House Building Service on the Moon
During the next decade, the United States is expected to send people back to the moon. The NASA plans to return people to the moon in 2024 and private lunar-transportation companies are already ready to launch robotic missions to the surface. In the meantime, there’s also the possibility of using lunar soil to 3-D print objects for use on Earth.
NASA plans to return people to the moon in 2024
During the Apollo program, twelve men walked on the Moon. Boot prints still lie in the regolith of the Moon’s surface. There are a number of landing sites in the south pole region. NASA is aiming to land a crew of astronauts there by 2024.
NASA’s Artemis programme is designed to get people back to the Moon. The programme includes the Space Launch System, the Orion crew capsule and a lander. It also includes a Moon-orbiting small space station, which will be built by NASA and commercial contractors.
In addition, the Artemis programme also envisions sending astronauts to other parts of the Moon, like the lunar south pole. This will help to advance the science that will be carried out during the crewed flights.

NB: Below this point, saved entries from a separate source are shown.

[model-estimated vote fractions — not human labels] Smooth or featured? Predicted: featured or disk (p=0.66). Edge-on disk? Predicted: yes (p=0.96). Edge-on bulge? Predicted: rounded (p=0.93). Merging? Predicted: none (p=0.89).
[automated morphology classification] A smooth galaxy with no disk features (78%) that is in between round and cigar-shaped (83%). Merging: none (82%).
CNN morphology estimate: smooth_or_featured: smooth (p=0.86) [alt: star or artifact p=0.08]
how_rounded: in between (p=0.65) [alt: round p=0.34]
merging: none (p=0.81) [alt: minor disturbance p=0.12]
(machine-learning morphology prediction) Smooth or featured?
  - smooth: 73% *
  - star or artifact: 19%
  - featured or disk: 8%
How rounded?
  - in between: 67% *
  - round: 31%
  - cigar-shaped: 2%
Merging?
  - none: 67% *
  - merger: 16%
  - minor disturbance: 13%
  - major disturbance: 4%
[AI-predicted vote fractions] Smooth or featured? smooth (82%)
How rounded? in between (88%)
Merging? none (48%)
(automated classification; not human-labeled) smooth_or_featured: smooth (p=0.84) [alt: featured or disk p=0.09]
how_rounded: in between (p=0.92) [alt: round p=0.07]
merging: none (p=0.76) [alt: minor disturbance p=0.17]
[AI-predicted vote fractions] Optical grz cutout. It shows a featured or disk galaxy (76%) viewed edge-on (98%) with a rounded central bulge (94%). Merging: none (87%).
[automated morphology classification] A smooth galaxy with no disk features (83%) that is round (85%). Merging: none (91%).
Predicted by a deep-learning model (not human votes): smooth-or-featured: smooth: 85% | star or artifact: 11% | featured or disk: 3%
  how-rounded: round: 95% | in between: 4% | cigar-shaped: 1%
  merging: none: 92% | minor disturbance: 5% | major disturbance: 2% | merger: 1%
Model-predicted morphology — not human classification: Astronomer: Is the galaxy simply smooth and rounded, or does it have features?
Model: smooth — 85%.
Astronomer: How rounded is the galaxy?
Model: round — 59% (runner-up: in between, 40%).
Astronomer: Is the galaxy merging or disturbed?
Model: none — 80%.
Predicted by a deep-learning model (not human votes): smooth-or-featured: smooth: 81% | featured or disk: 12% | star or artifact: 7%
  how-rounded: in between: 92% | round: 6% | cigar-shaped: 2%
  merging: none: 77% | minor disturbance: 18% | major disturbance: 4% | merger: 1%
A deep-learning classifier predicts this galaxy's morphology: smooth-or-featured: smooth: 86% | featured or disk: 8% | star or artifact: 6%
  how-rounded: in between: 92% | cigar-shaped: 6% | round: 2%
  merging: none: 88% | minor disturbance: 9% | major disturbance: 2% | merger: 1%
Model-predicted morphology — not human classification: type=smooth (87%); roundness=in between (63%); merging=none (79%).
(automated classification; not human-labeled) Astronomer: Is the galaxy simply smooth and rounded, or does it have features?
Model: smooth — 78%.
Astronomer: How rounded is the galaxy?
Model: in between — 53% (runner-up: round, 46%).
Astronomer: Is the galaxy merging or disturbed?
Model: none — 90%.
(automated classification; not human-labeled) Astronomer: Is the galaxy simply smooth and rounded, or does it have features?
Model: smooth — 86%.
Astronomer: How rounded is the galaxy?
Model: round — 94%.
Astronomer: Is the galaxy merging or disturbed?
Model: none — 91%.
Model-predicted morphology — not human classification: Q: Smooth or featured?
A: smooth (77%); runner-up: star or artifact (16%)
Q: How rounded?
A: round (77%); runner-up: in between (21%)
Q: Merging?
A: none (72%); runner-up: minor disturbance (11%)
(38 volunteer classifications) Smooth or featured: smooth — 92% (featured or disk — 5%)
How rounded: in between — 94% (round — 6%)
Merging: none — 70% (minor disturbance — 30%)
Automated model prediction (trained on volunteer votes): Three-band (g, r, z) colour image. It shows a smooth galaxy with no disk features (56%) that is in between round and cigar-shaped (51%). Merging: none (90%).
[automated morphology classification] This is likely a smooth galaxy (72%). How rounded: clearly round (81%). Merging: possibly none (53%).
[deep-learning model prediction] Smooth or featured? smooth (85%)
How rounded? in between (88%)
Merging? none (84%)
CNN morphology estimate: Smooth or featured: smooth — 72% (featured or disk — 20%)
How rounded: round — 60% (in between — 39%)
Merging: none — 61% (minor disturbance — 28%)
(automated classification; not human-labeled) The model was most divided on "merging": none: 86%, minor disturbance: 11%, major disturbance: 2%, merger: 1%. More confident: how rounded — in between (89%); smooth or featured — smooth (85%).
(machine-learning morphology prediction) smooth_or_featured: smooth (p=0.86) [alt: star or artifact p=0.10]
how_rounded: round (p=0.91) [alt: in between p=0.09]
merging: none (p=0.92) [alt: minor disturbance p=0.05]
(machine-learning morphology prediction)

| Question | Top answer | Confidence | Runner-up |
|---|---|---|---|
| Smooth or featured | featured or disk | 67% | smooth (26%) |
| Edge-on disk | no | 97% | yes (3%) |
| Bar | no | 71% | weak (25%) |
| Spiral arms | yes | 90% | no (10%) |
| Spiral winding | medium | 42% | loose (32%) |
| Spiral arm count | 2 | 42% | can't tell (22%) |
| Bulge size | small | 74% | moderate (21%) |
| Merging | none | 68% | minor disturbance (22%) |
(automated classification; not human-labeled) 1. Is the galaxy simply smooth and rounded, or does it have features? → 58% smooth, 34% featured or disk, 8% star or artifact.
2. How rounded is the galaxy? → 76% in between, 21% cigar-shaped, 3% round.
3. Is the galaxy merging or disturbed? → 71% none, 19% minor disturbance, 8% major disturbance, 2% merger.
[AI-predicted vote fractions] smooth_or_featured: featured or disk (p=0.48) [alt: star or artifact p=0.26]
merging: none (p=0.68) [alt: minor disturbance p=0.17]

NASA’s Artemis programme also includes a rover called the VIPER. It will go to the moon’s south pole to study ice deposits. It will also carry a NASA mass spectrometer, which will be used to measure the migration of gases. The instrument will also be used to identify how gases are trapped in cold polar reservoirs.
Private lunar-transportation companies are readying robotic missions to the surface
Earlier this year, NASA announced nine private lunar-transportation companies that are eligible to compete for up to $2.6 billion in contracts to provide robotic missions to the moon. These companies are working to design and build new generation robotic lunar landers. They will also provide launch services for commercial lunar missions. The companies plan to send robotic rovers, scientific instruments, and other payloads to the moon.
The three teams that are developing lunar landers include Astrobotic, Dynetics, and Blue Origin. Blue Origin is an aerospace start-up led by Jeff Bezos. The company’s lander will carry a crew module designed to accommodate four astronauts on short trips to or from the moon’s surface. It will also carry a NASA mass spectrometer to measure how gases migrate through lunar soil and how exhaust gases get trapped in cold polar reservoirs.
The three companies are planning to launch robotic rovers and science instruments to the moon. They are aiming to get the payloads to the moon within the next few years. They also have plans to build data centers on the moon. They hope to be able to establish a sustainable presence on the moon by the late 2020s.
3-D printing with lunar soil could reduce the expense of launching materials from Earth
Using lunar soil to make bricks could cut down on the expense of sending materials from Earth for house building service on the moon. The idea is to use regolith, which is loose rocks and debris on the surface of the moon.
Bricks can withstand pressure of up to 250 million times more than the atmosphere. They would be able to provide structural stability to a future base on the Moon or Mars. However, this approach would need to be tested in the laboratory before the bricks could be used to build a base.
Another method uses a special binding liquid and agglomerates inert materials. A robotic arm-style 3D printer called Apis-Cor is capable of printing on any surface with less than a 10 cm elevation difference.
Another method, known as binder jet, produces bricks from saltwater and a liquid binding agent. The process also works well in microgravity.
Another concept, known as Architecture Et Cetera, suggests using lunar dust to build a base. It promises to provide a sustainable human habitat on the lunar south pole.
RETHi project focuses on resilience, awareness, and robotics
RETHI, or the Resilient Extra Terrestrial Habitats Institute, is an institute based at Purdue University that focuses on three major areas: awareness, resilience, and robotics. The institute is developing smart technologies that will enable human habitation in deep space. It also performs trade studies to weigh the effectiveness of different habitat architectures. The team is also developing generic and robust methods for fault detection and situational awareness.
As part of the team, the researchers are developing robotic systems that are modular, versatile, and designed for different materials. They are also redesigning and developing habitat components that will be used by robots. They are also developing robotic systems that can be used in constrained spaces. The team also has expertise in modular robotics, civil infrastructure, and hybrid simulation.